CHINA UNDERGROUND – der kritische Blick von unten

Über mehrere Jahre reiste eine Crew Norddeutscher Filmenthusiasten nach China, um dort deutsche Kurzfilme im Rahmen des BLITZFILM FESTIVALS zu präsentieren. Die dort gewachsenen Kontakte ermöglichten es nun, ein ungewöhnliches Festival mit Filmen aus dem Reich der Mitte in Norddeutschland zu präsentieren. CHINA UNDERGROUND lässt die unabhängigen Stimmen das Landes sprechen, zeigt die Konflikte, die aus der Wandlung des Landes von einer Planwirtschaft in die Marktwirtschaft entstanden. Einige der Protagonisten der jungen Filmszene Chinas präsentieren persönlich diese Filme und stellen sich der Diskussion mit dem Publikum. Doch es geht hier nicht nur um die Probleme des Landes, das sich auf dem Sprung zu einer der wichtigsten Wirtschaftsmächte befindet. In dem Chaos des Landes weiß man sich mit Humor und einer gewissen Frechheit zu behaupten, und kulturelles Aufbegehren und kreativer Umgang mit den Verhältnissen zeichnen die momentane Situation.
Die Gäste der Veranstaltungsreihe sind:

Wang Bang
Freie Autorin und Journalistin, Comiczeichnerin, Filmkritikerin und Filmemacherin. Sie ist mit einer Dokumentation, einem Spielfilm und einem Kurzfilm im Festivalprogramm.
Ni Kun
ist einer der aktivisten jungen Kuratoren in China. Er ist aktiv im Aufbau von Strukturen der freien Kunstszene. Er hat ein besonderes Interesse an den aktuellen Entwicklungen im Bereich der Medien und ist der Koordinator des BLITZFILM-Festivals in China. Er unterstützt auch unabhängige Strukturen zur Verbesserung der Arbeit chinesischer Filmemacher.

- Zu bearbeitende Aufgaben -
**a)** Erklären Sie in ein bis drei Sätzen anhand des Textes über CHINA UNDERGROUND, wodurch es möglich wurde, ein Festival mit Filmen aus China in Norddeutschland zu zeigen.
**b)** Schreiben Sie aus dem Text über CHINA UNDERGROUND die Stelle von „Die Gäste der“ bis einschließlich „Arbeit chinesischer Filmemacher.“ wortgetreu ab.
Die Datensätze stammen aus einer anderen Quelle als der Text.

- Bereitgestelltes Material -
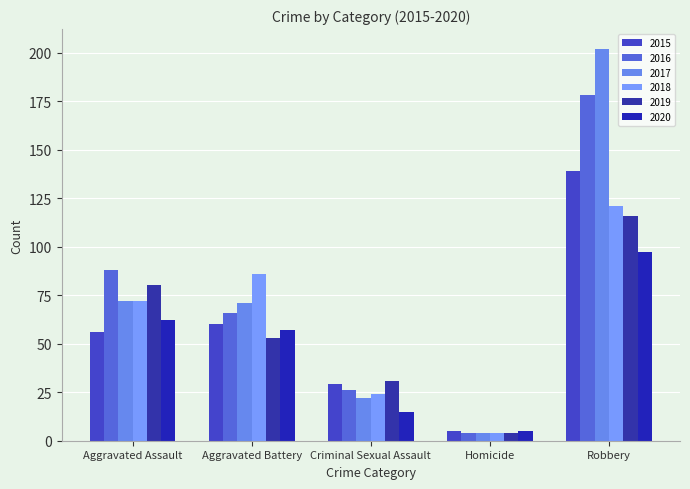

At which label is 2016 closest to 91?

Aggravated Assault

...

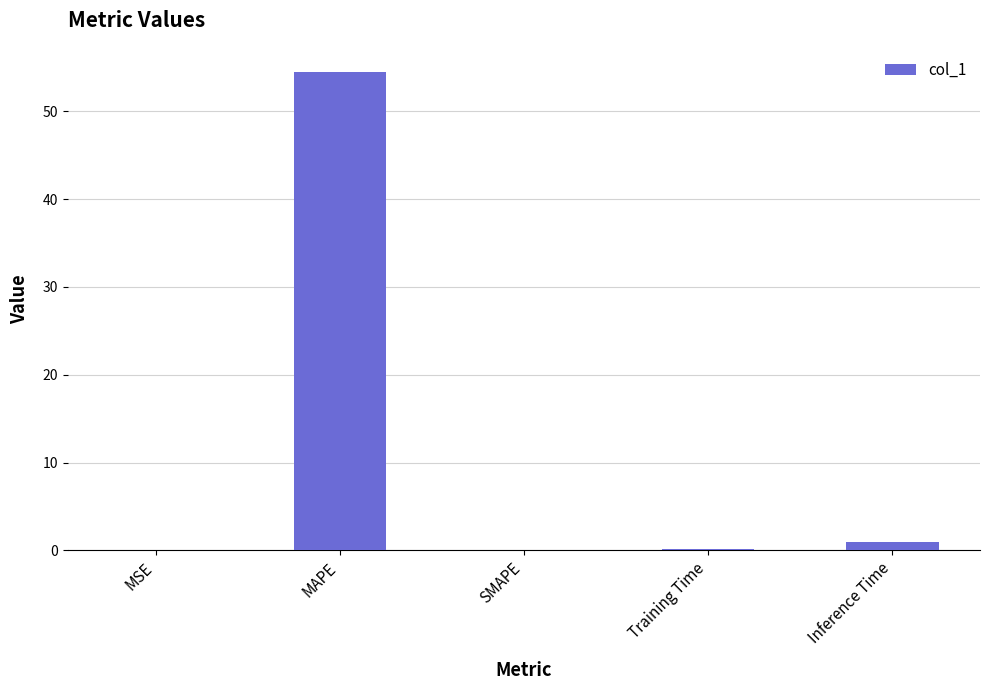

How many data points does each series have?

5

- Lösungen der Aufgaben -
**a)** Eine Crew norddeutscher Filmenthusiasten reiste über mehrere Jahre nach China, um dort im Rahmen des BLITZFILM FESTIVALS deutsche Kurzfilme zu präsentieren. Die dabei gewachsenen Kontakte ermöglichten es, ein Festival mit Filmen aus China in Norddeutschland zu präsentieren.

**b)**
Die Gäste der Veranstaltungsreihe sind:

Wang Bang
Freie Autorin und Journalistin, Comiczeichnerin, Filmkritikerin und Filmemacherin. Sie ist mit einer Dokumentation, einem Spielfilm und einem Kurzfilm im Festivalprogramm.
Ni Kun
ist einer der aktivisten jungen Kuratoren in China. Er ist aktiv im Aufbau von Strukturen der freien Kunstszene. Er hat ein besonderes Interesse an den aktuellen Entwicklungen im Bereich der Medien und ist der Koordinator des BLITZFILM-Festivals in China. Er unterstützt auch unabhängige Strukturen zur Verbesserung der Arbeit chinesischer Filmemacher.